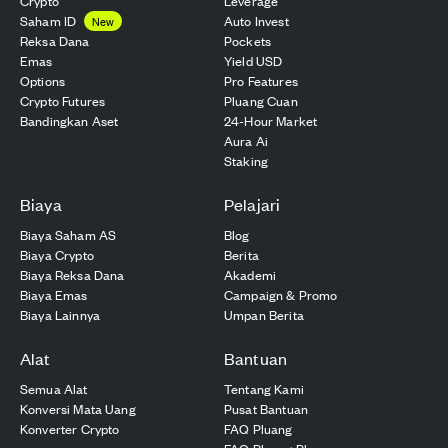
Crypto
Leverage
Saham ID
Auto Invest
New
Reksa Dana
Pockets
Emas
Yield USD
Options
Pro Features
Crypto Futures
Pluang Cuan
Bandingkan Aset
24-Hour Market
Aura Ai
Staking
Biaya
Pelajari
Biaya Saham AS
Blog
Biaya Crypto
Berita
Biaya Reksa Dana
Akademi
Biaya Emas
Campaign & Promo
Biaya Lainnya
Umpan Berita
Alat
Bantuan
Semua Alat
Tentang Kami
Konversi Mata Uang
Pusat Bantuan
Konverter Crypto
FAQ Pluang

:::::

**EXERCISE PROMPT:**
Write out all the lines of the entries again, switching "Biaya" to "Fees" everywhere and keeping everything else the same. Leave out the pictures.

**ANSWER BOX:**
Crypto
Leverage
Saham ID
Auto Invest
New
Reksa Dana
Pockets
Emas
Yield USD
Options
Pro Features
Crypto Futures
Pluang Cuan
Bandingkan Aset
24-Hour Market
Aura Ai
Staking
Fees
Pelajari
Fees Saham AS
Blog
Fees Crypto
Berita
Fees Reksa Dana
Akademi
Fees Emas
Campaign & Promo
Fees Lainnya
Umpan Berita
Alat
Bantuan
Semua Alat
Tentang Kami
Konversi Mata Uang
Pusat Bantuan
Konverter Crypto
FAQ Pluang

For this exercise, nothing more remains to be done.